Horizons urbains, une dissertation photographique dans l’abstrait

Lorsque je prends mes photos dans les environnements urbains je cherche les souillures, les tâches, la saleté et l’usure pour y trouver des petites lignes d’horizons-, petits mondes dans lesquels je me permets de glisser et où mon imagination s’en va librement méditer, se raconter des histoires et s’échapper des impositions humaines des labyrinthes de béton que les villes représentent. En tant que photographe donc je veux devenir pointeur de doigt, non pas dénonciateur mais révélateur des choses qui se déguisent en laideur, qui se cachent, honteuses parce qu’elles ne correspondent plus aux intentions de leurs créateurs et que l’on ignore systématiquement quand on passe au-devant. L’horizon est un thème récurrent de mon travail.

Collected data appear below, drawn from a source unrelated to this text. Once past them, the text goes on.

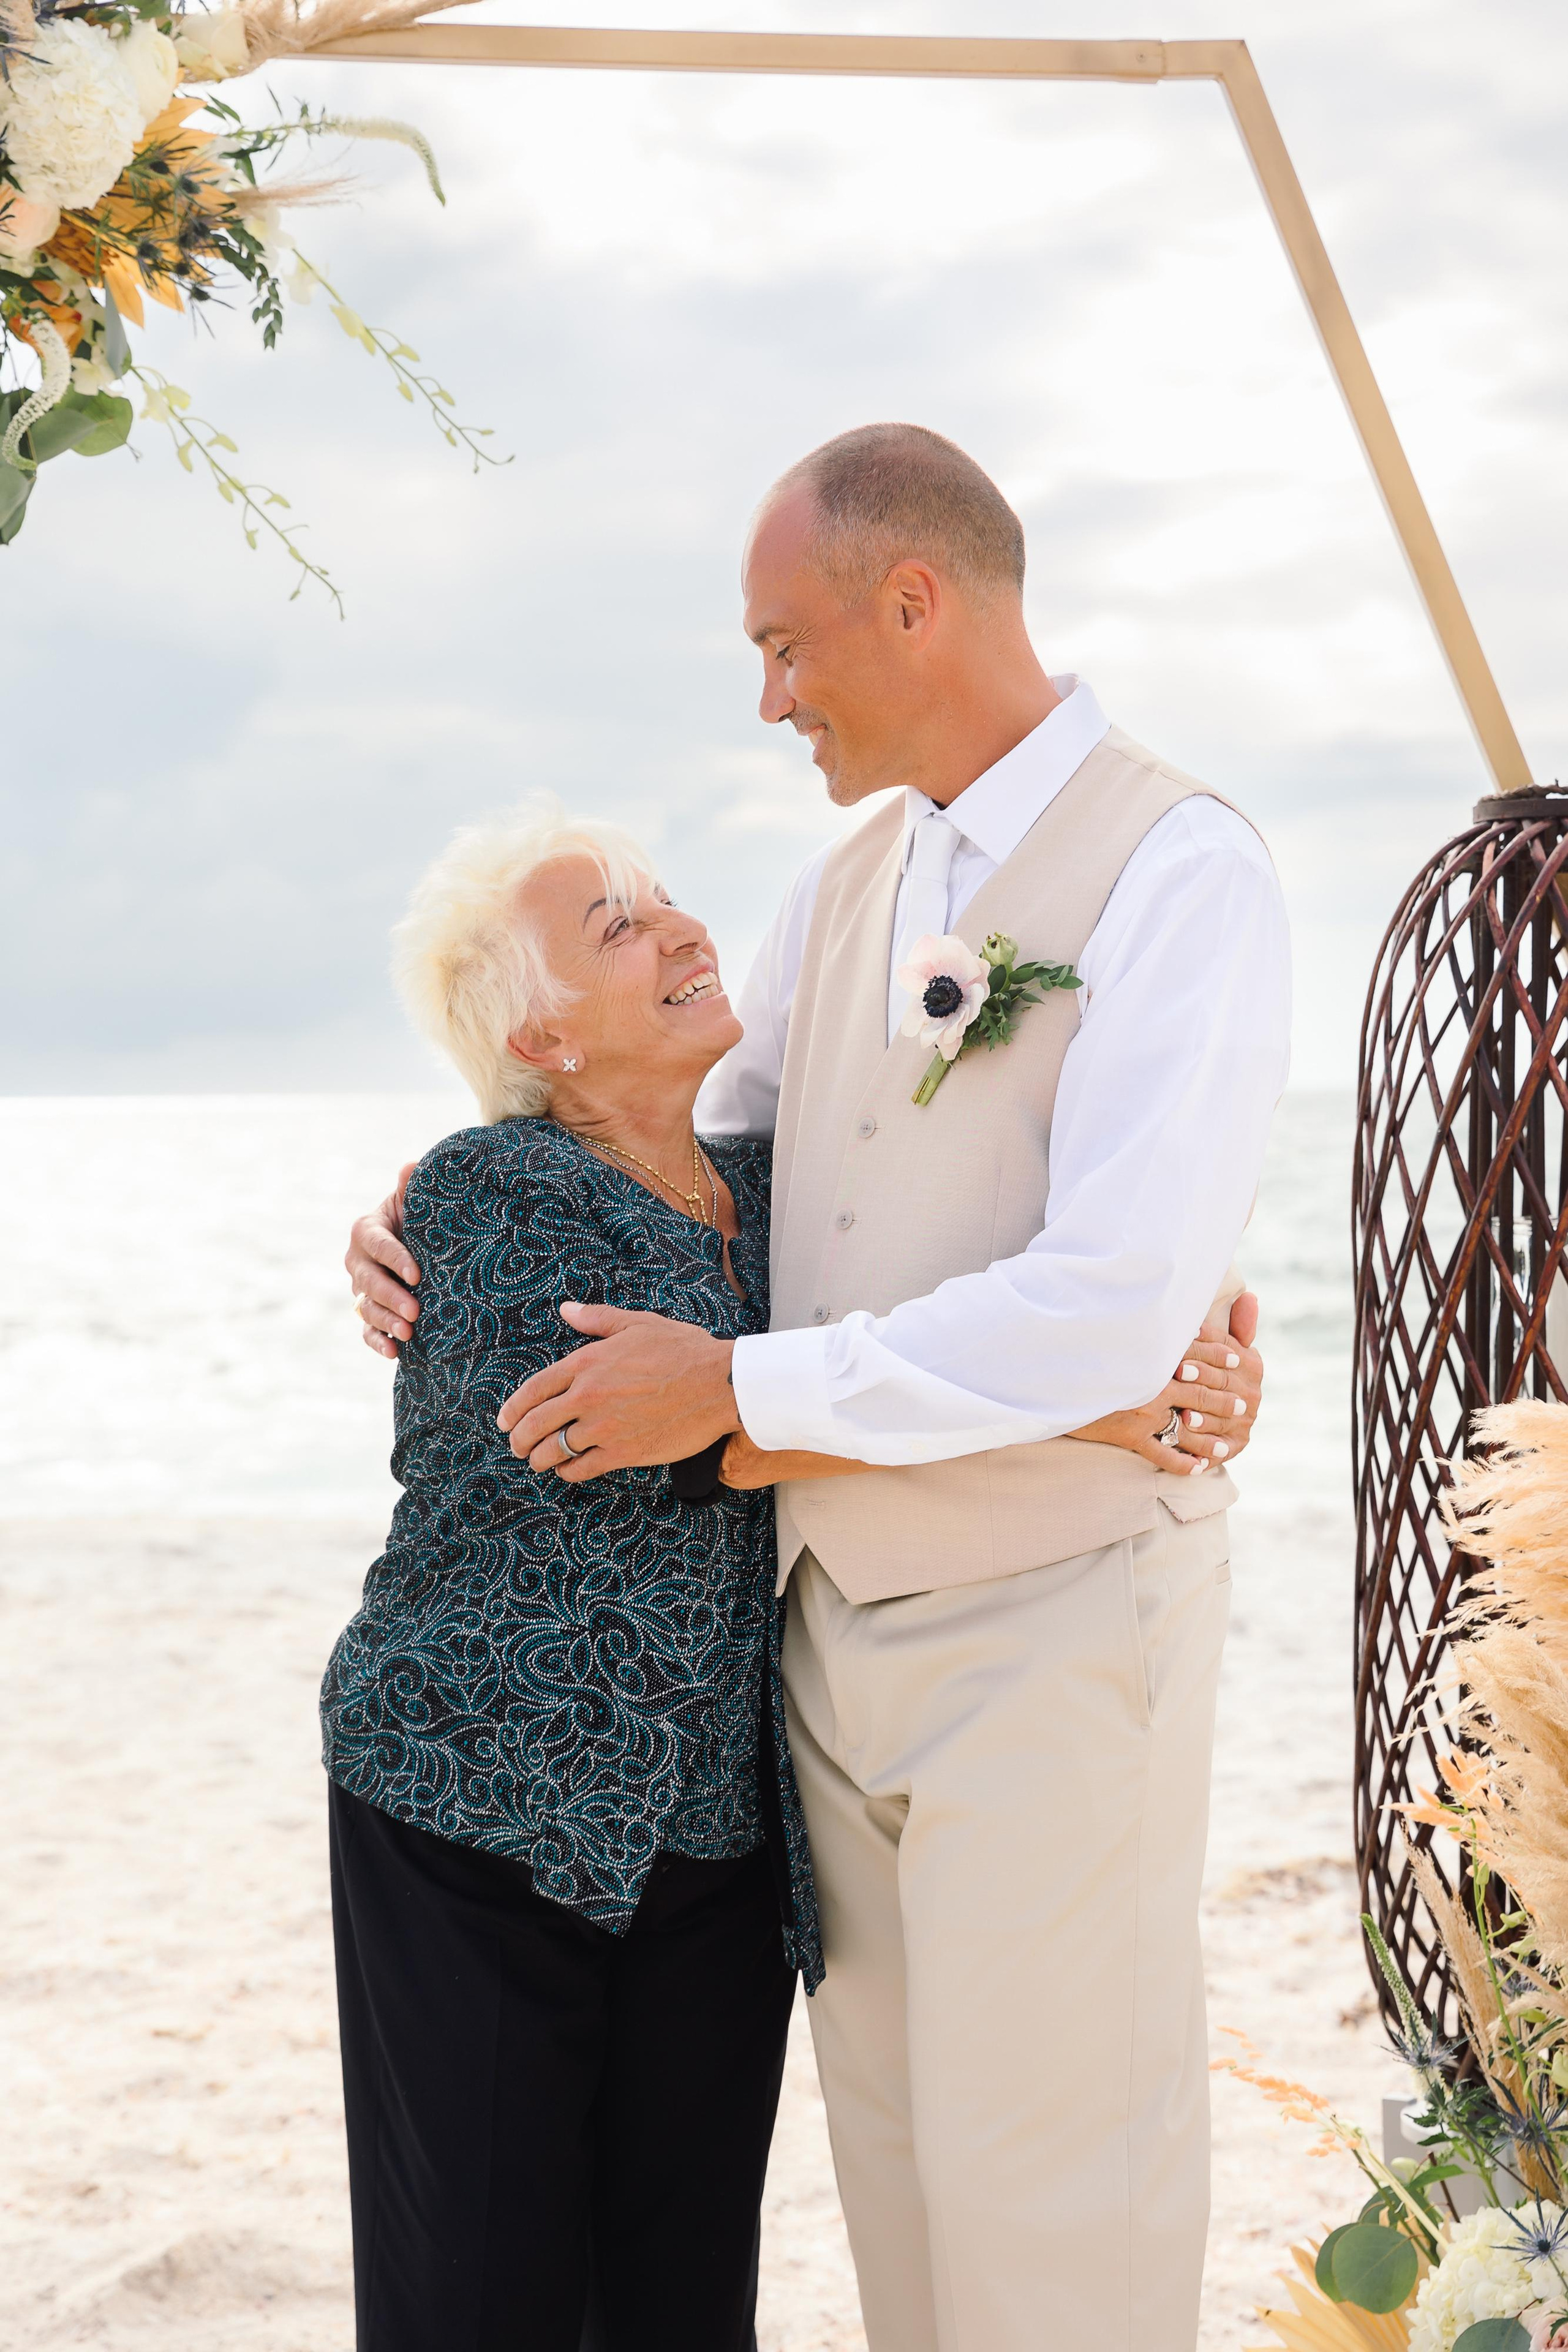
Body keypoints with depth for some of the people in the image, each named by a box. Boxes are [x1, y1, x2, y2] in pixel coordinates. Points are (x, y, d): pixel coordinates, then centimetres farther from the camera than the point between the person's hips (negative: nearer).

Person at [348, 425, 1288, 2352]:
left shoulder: (1176, 872, -15)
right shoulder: (845, 888, 10)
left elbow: (1118, 1308, -25)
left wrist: (740, 1388, -19)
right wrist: (429, 1218, 7)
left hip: (1050, 1619, -7)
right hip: (834, 1604, 7)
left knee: (1045, 2188, 2)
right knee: (889, 2131, 17)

Ayant le privilège de vivre ici en Californie du Nord, où les horizons sont copieux et variés, ils continuent à piquer ma curiosité pour ce qui est au-delà de cette ligne, ils excitent mon besoin d’imaginer des mondes que j’aimerais découvrir. Malheureusement, dans les métropoles les horizons sont quasi inexistants et ils me manquent. Mon travail est alors comme un petit remède pour compenser. Ces images ont été principalement prisent à Barcelone lors de ma residence a Jiwar Creacio y Societat avec quelques-unes venant de Prague, Berne, Paris et Tokyo. Je choisis de ne pas identifier chaque photo par endroit car justement elles existent pour en échapper un instant. Dans le processus post-prise je m’amuse à intensifier la couleur et le contraste suivie d’une impression sur papier mat texturé. Mon intention est de lier de manière cohérente les esthétiques abstraites de ma photographie avec celles de mes peintures. Ce que je veux est de présenter au spectateur une série de petites scènes ouvertes à l’interprétation et j’espère que vous trouverez l’expérience propice à l’imagination.